(Beginning of Extracted information)

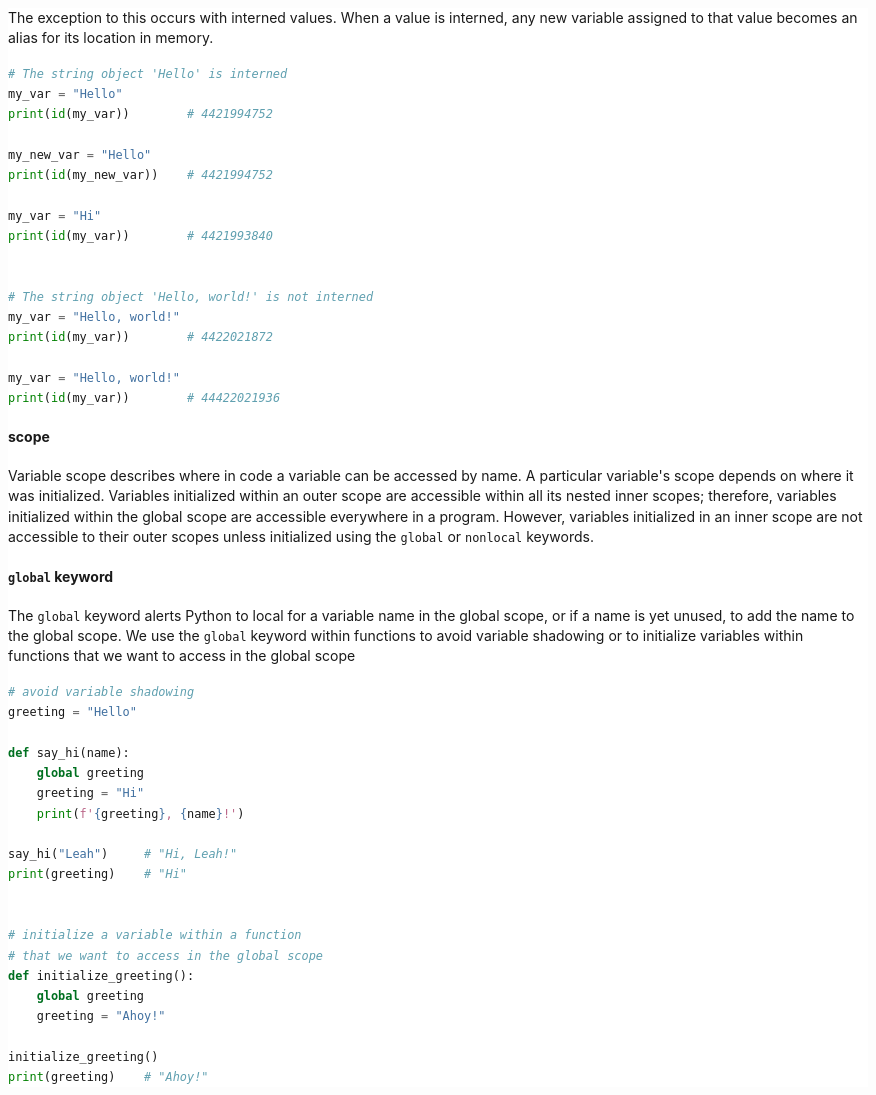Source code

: The exception to this occurs with interned values. When a value is interned, any new variable assigned to that value becomes an alias for its location in memory.

```python
# The string object 'Hello' is interned
my_var = "Hello"
print(id(my_var))        # 4421994752

my_new_var = "Hello"
print(id(my_new_var))    # 4421994752

my_var = "Hi"
print(id(my_var))        # 4421993840


# The string object 'Hello, world!' is not interned
my_var = "Hello, world!"
print(id(my_var))        # 4422021872

my_var = "Hello, world!"
print(id(my_var))        # 44422021936
```

#### scope
Variable scope describes where in code a variable can be accessed by name. A particular variable's scope depends on where it was initialized. Variables initialized within an outer scope are accessible within all its nested inner scopes; therefore, variables initialized within the global scope are accessible everywhere in a program. However, variables initialized in an inner scope are not accessible to their outer scopes unless initialized using the `global` or `nonlocal` keywords.

#### `global` keyword 
The `global` keyword alerts Python to local for a variable name in the global scope, or if a name is yet unused, to add the name to the global scope. We use the `global` keyword within functions to avoid variable shadowing or to initialize variables within functions that we want to access in the global scope

```python
# avoid variable shadowing
greeting = "Hello"

def say_hi(name):
    global greeting
    greeting = "Hi"
    print(f'{greeting}, {name}!')

say_hi("Leah")     # "Hi, Leah!"
print(greeting)    # "Hi"


# initialize a variable within a function
# that we want to access in the global scope
def initialize_greeting():
    global greeting
    greeting = "Ahoy!"

initialize_greeting()
print(greeting)    # "Ahoy!"
```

(End of Extracted information)

▶ Work to be completed:
Working through the records above, copy each line in which "that" is found.

▶ Exercise result:
: The exception to this occurs with interned values. When a value is interned, any new variable assigned to that value becomes an alias for its location in memory.
The `global` keyword alerts Python to local for a variable name in the global scope, or if a name is yet unused, to add the name to the global scope. We use the `global` keyword within functions to avoid variable shadowing or to initialize variables within functions that we want to access in the global scope
# that we want to access in the global scope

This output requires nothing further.